When the minority Trudeau government engineered its own defeat over the budget in May, 1974, Liberal campaign director Keith Davey was sitting in the gallery, and later famously said he had the winning numbers for a majority in his pocket. And he did.

Well, Stephen Harper doesn't, even as he contemplates the defeat of his government on the budget in early March, which would trigger an election in mid-April. And neither does his campaign director, Doug Finley, unless he is combining leadership numbers with voting intention, a statistical conflation that would be extremely reckless and foolhardy.

Harper should be careful of what he wishes for.

Nik Nanos, the pollster who in 2006 predicted all four parties' score to within one-tenth of one percentage point, put out some numbers last week that should give the Conservatives serious pause. Nanos showed the Liberals ahead of the Conservatives nationally, 33% to 31%, with the NDP at 19%. In other words, a statistical dead heat.

But it was the regional breakouts in the Nanos poll that should really be of concern to the Harper Conservatives. In battleground Ontario, the Liberals led the Tories, 43% to 31%, with the NDP at 19%. Those are not even 2006 numbers, when the Conservatives won 40 seats with 35% of the vote, but more like 2004, when they won only 24 seats with 30%. These numbers foretell a clean Liberal sweep in the Toronto 416 region, and a virtual shutout of the Conservatives in the 905 belt around the city.

And in Quebec, where Harper hopes to graduate to a majority, Nanos had the Bloc Quebecios at 36%, the Conservatives at 23% and the Liberals at 22%. This basically aligned within the margin of error with the previous week's authoritative CROP poll, which had the Bloc at 36%, the Conservatives at 27% and the Liberals at 21%, with the Bloc up five points and the Conservatives down four from a 31-31 tie before the holidays.

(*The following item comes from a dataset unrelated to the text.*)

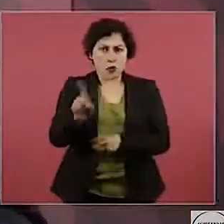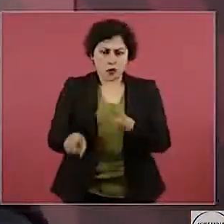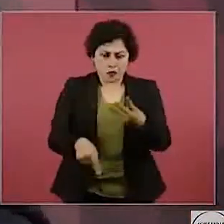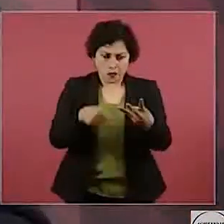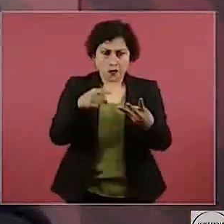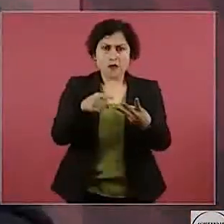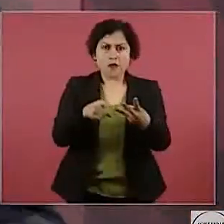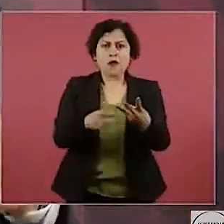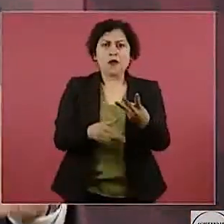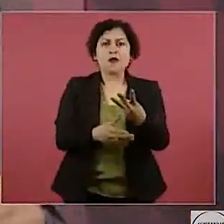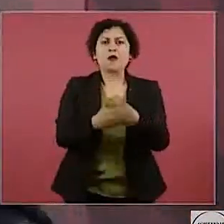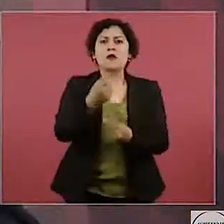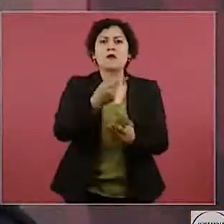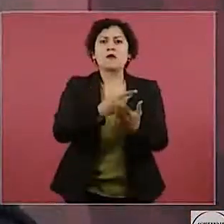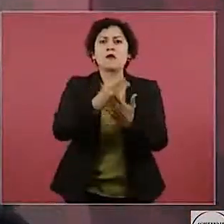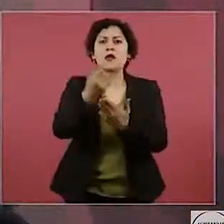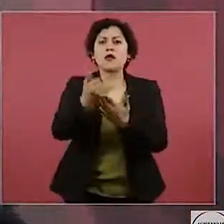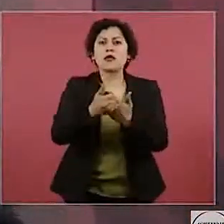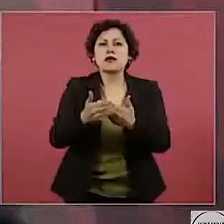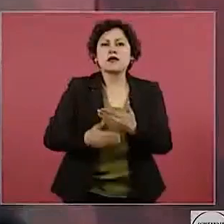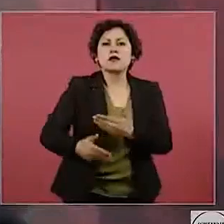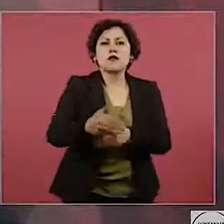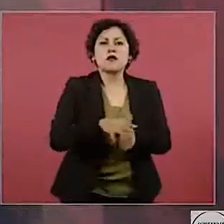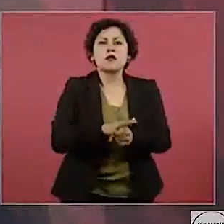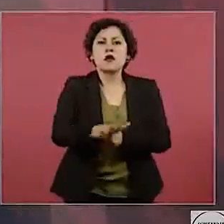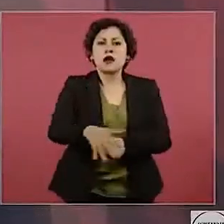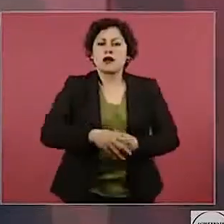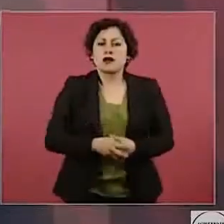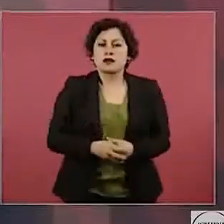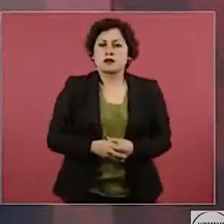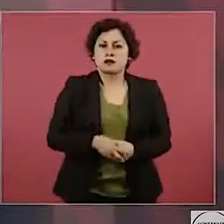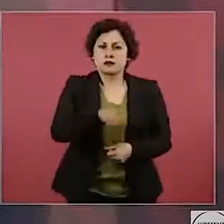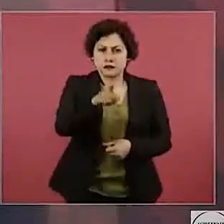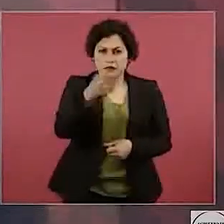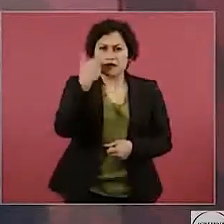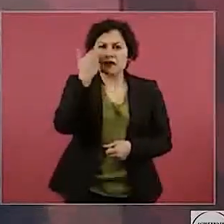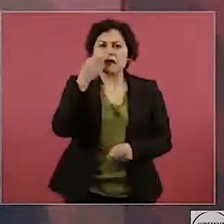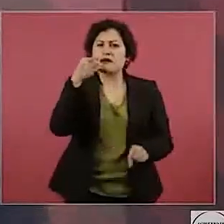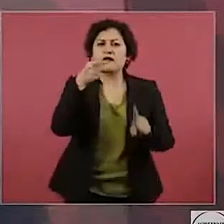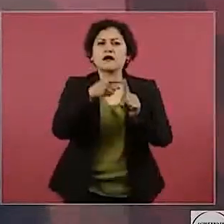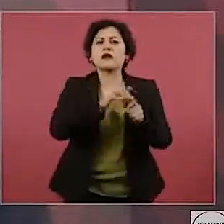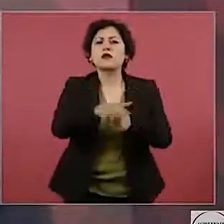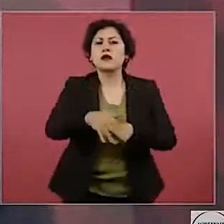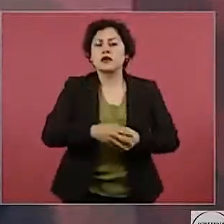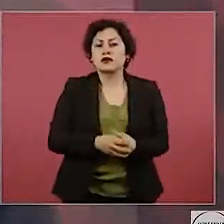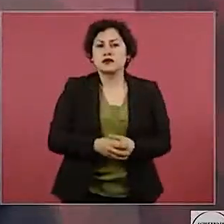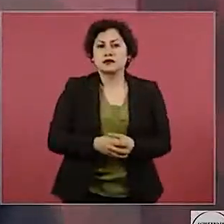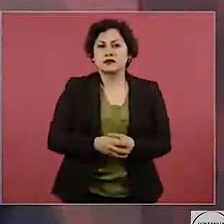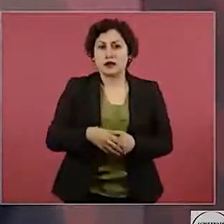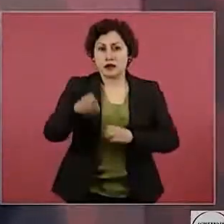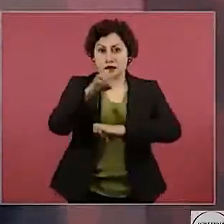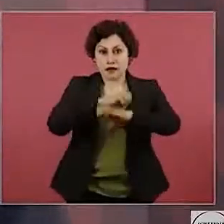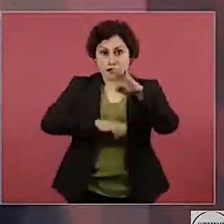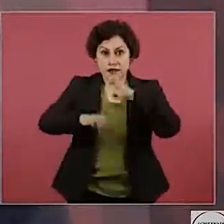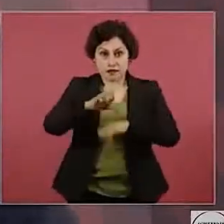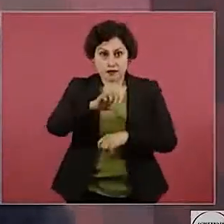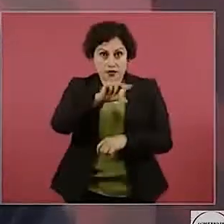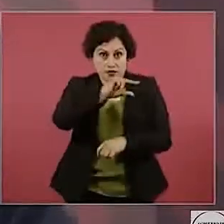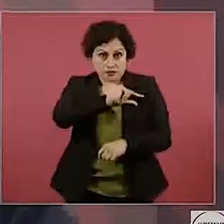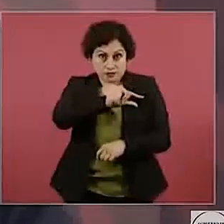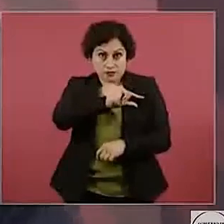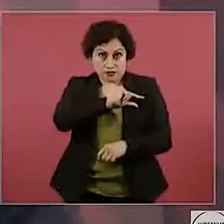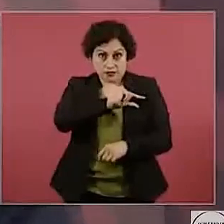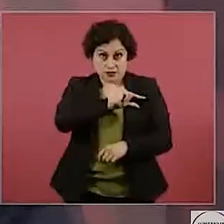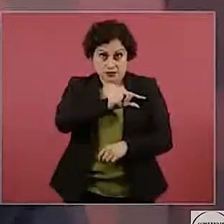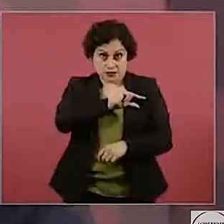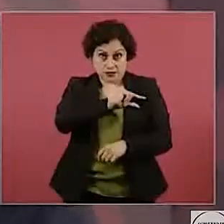¿Usted quiere que sean las empresas privadas las que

Just as in Ontario, every point above or below 30% is generally worth three to five seats. At 31%, the Conservatives were looking at as many 30 seats in the key 50-seat battleground off the island of Montreal, where they have traded places with the Liberals as the competitive federalist alternative to the Bloc. At 27%, they'd basically hold on to the 11 they have now.

This week's national poll by Leger Marketing had slightly better news for Harper, placing the Conservatives ahead 37-32 nationwide. But even on this poll, a look inside the regional breakouts should be worrisome for the Tories. The party's national lead is based on strong numbers across the West, where its seat totals are already maxed-out, except in British Columbia. In Ontario, Leger put the Liberals ahead 42% to 32%, basically aligned with Nanos. And in Quebec -- where Leger is considered the most reliable measurement of public opinion, alongside CROP -- the Bloc was at 35%, the Liberals regaining second place at 27% and the Conservatives slipping to 21%.

This could be a blip, as Leger vice-president Christian Bourque explained to Le Devoir, reflecting a strong appearance the previous Sunday by Stephane Dion on Tout le monde en parle, the wildly popular Radio-Canada interview show that draws two million viewers per week. But blip or bump, it's not a number for the Conservatives to take into an election.

The Conservatives continue to count on Harper's strong advantage over Dion on leadership attributes -- as reflected by polling questions about who would make the best prime minister and who has the best vision for the country. The Conservatives likewise can take comfort from the high satisfaction rate, 55% nationwide, in the Leger poll. But there is no evidence, yet, that these numbers will sway stated voting intention.

In the days when Allan Gregg was polling for the Conservatives, he used to say that a Conservative government could look heartless, as long as it was seen as competent. One of the tests of competence may be knowing when to avoid an election.